Matrix jobs all count against your concurrent-job limit — if you have 6 matrix cells but only 2 free runners, the remaining 4 queue until a runner frees up. Size the matrix with that in mind.
include: project, remote, template
Keep .gitlab-ci.yml short by pulling in pipeline fragments from elsewhere. Four common sources:
# .gitlab-ci.yml — one file, many sources
include:
# 1. local — a file in this repo
- local: '.gitlab/ci/ansible.yml'
# 2. project — from another GitLab project, pinned to a ref
- project: 'infra/ci-templates'
ref: v3.1.0 # tag, branch, or commit SHA
file:
- '/ansible/lint.yml'
- '/ansible/molecule.yml'
# 3. remote — any public URL returning YAML
- remote: 'https://raw.githubusercontent.com/example/ci-shared/main/python.yml'
# 4. template — GitLab-maintained stock templates
- template: Security/SAST.gitlab-ci.yml
stages: [lint, check, deploy, security]
infra/ci-templates project holding the common Ansible lint / molecule / syntax-check jobs means every service repo only writes the bits that are genuinely specific to its pipeline. Upgrade the template in one place, pin consumers to new versions at their own pace.

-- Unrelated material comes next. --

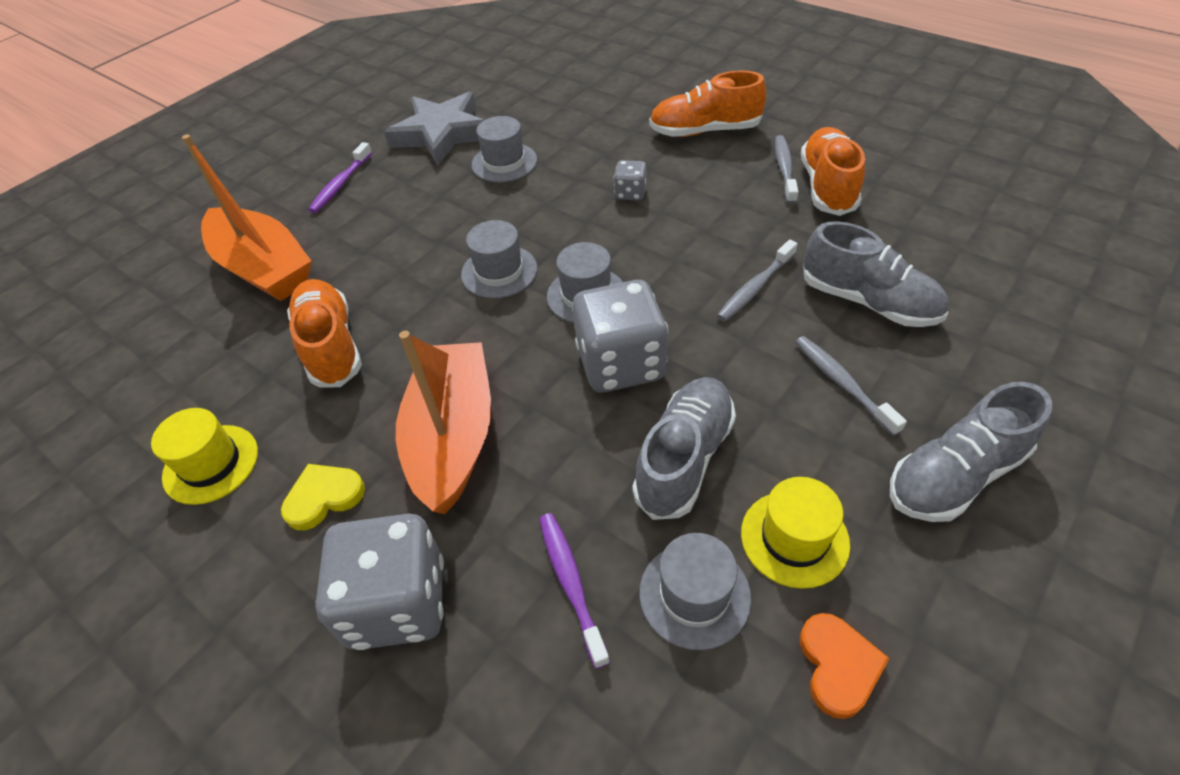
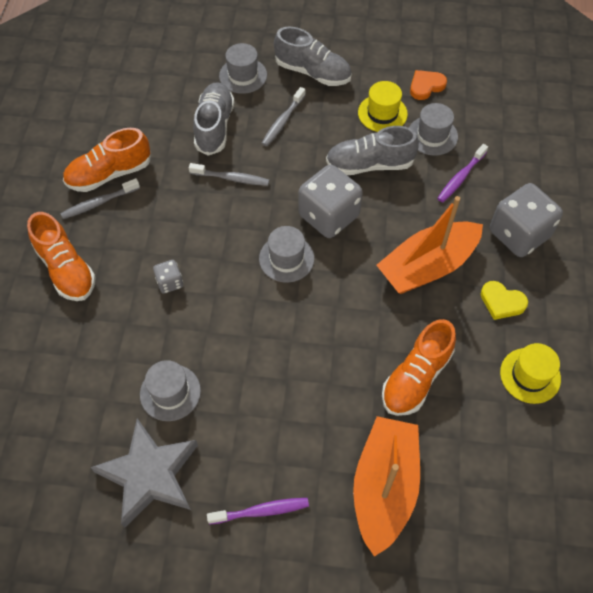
camera: 125 degrees left, 10 degrees up
grey hat [461,220,537,299] -> grey hat moved to [219,43,267,94]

ref:. An unpinned project: include resolves to HEAD of the default branch — a change on that branch will silently alter every downstream pipeline on its next run. Pin to a tag and bump the tag deliberately.
OIDC to cloud
The old pattern for "pipeline needs AWS credentials" was a long-lived AWS_ACCESS_KEY_ID in CI/CD variables — which gets leaked in logs, rotated by nobody, and has an unlimited blast radius. GitLab's id_tokens: replaces that with short-lived JWTs exchanged at the cloud's OIDC endpoint.
deploy-terraform:
stage: deploy
id_tokens:
AWS_WEB_IDENTITY_TOKEN:
aud: https://gitlab.example.com # must match the IAM trust policy
VAULT_ID_TOKEN:
aud: vault-prod
script:
# AWS — exchange the JWT for STS credentials
- >-
aws sts assume-role-with-web-identity
--role-arn arn:aws:iam::123456789012:role/gitlab-deploy
--role-session-name "$CI_JOB_ID"
--web-identity-token "$AWS_WEB_IDENTITY_TOKEN"
# Vault — exchange the JWT for a Vault token
- vault write -field=token auth/jwt/login
role=ci-deploy jwt="$VAULT_ID_TOKEN" > ~/.vault-token
- terraform apply -auto-approve
No static cloud creds live in GitLab at all — the cloud side trusts GitLab's OIDC issuer and binds the role/policy to claims from the JWT (project path, branch, environment). For the matching Vault / AWS / GCP trust-policy setup and the full worked example, see Secrets & OIDC.